Ülkemizden iki örnek olay verdim. Birisi 1963 yılında gerçekleşmiş, birisi de 2013 yılında. Şu ölümlü dünyada bu iki olaya da tanık olmak bana kısmet oldu. İki olayda da, aradan 50 yıl geçmesine rağmen, ortak bir yön var: “planlama konusundaki zafiyet”. Bu coğrafyanın insanı, planlamaya çok fazla inanmıyor ve bu fonksiyonu sağlıklı kullanamıyor.

Şöyle bir deyiş vardır: Her şey dünyada iki kez inşa edilir: Birisi zihinde, diğeri ise gerçek yaşamda. İşte zihinde inşa edilme olayına planlama denir. Bunun için bir hedef ortaya konur.

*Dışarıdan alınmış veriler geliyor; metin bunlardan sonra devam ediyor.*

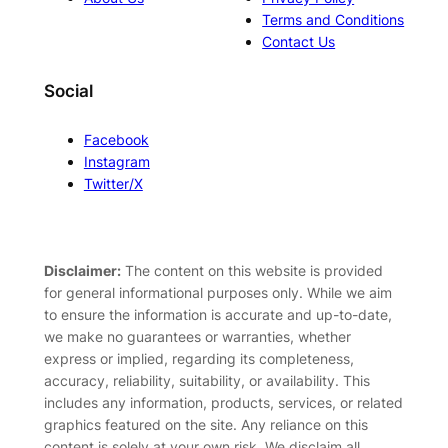
Terms and Conditions
Contact Us
Social
Facebook
Instagram
Twitter/X
Disclaimer:
The content on this website is provided
for general informational purposes only. While we aim
to ensure the information is accurate and up-to-date,
we make no guarantees or warranties, whether
express or implied, regarding its completeness,
accuracy, reliability, suitability, or availability. This
includes any information, products, services, or related
graphics featured on the site. Any reliance on this
content is solely at your own risk. We disclaim all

Sonra bu hedefe varmak için yapılması gereken işler düşünülür, yol haritası çizilir. Bu harita çizilirken de siyasal, ekonomik, sosyal, teknolojik, yasal ve çevresel faktörler göz önüne alınır.

Birinci olayda Adalet Partisi Belediye Başkan adayı, neyi atlamıştır? İşin yasal boyutunu. Aday olabilmek için belli bir süre öncesinden devlet memuriyetini bırakması gerektiği yasa
hükmünü göz önüne almamıştır.

İkinci olay da tam ders kitaplarına girecek bir vak’a niteliğindedir. Bu olayda neler atlanmıştır? İlk atlama, isim konusunda olmuştur. Toplumun bir kesiminin tepkili olduğu bir isim seçilmiştir.

Görülen odur ki, siyasal ve sosyal boyutlarda gerekli inceleme, gerekli titizlikle yapılmadan isim seçilmiştir. Plandaki değişiklik nedeniyle, ağaçların yok yere kesildiği veya kesilmediği konusuna girmiyorum; çünkü bu konu henüz tam olarak açıklığa kavuşmadı.

Tabi ki, planlar değişebilir. Ancak hedef değişirse, ya da koşullarda bir değişiklik olursa planlar değişebilir. Üçüncü köprü çevre yollarında değişikliğe neden olarak gösterilen “kuş yolları” ve “su kaynakları” yeni ortaya çıkan bir şey değildir. İlgili Bakan’ın açıklaması, yapılan ilk planda bunların atlandığını açıkça ortaya koymaktadır.

Sonuç

Yönetimlerde planlama çok önemlidir. Planlama, sağlam bir bilgi birikimi ve güçlü bir düşünce alt-yapısı gerektirir. Eğer plan yapmakta başarısızsanız, başarısızlığı planlıyorsunuz demektir.

Bir, ameliyathanelerde “pardon” deme hakkınız yoktur, bir de büyük projelerde. Planları iyi düşünüp taşınıp yapmak gerekir. Planı iyi yapamazsanız, pilavı da yiyemezsiniz; ya da çok pahalı yersiniz.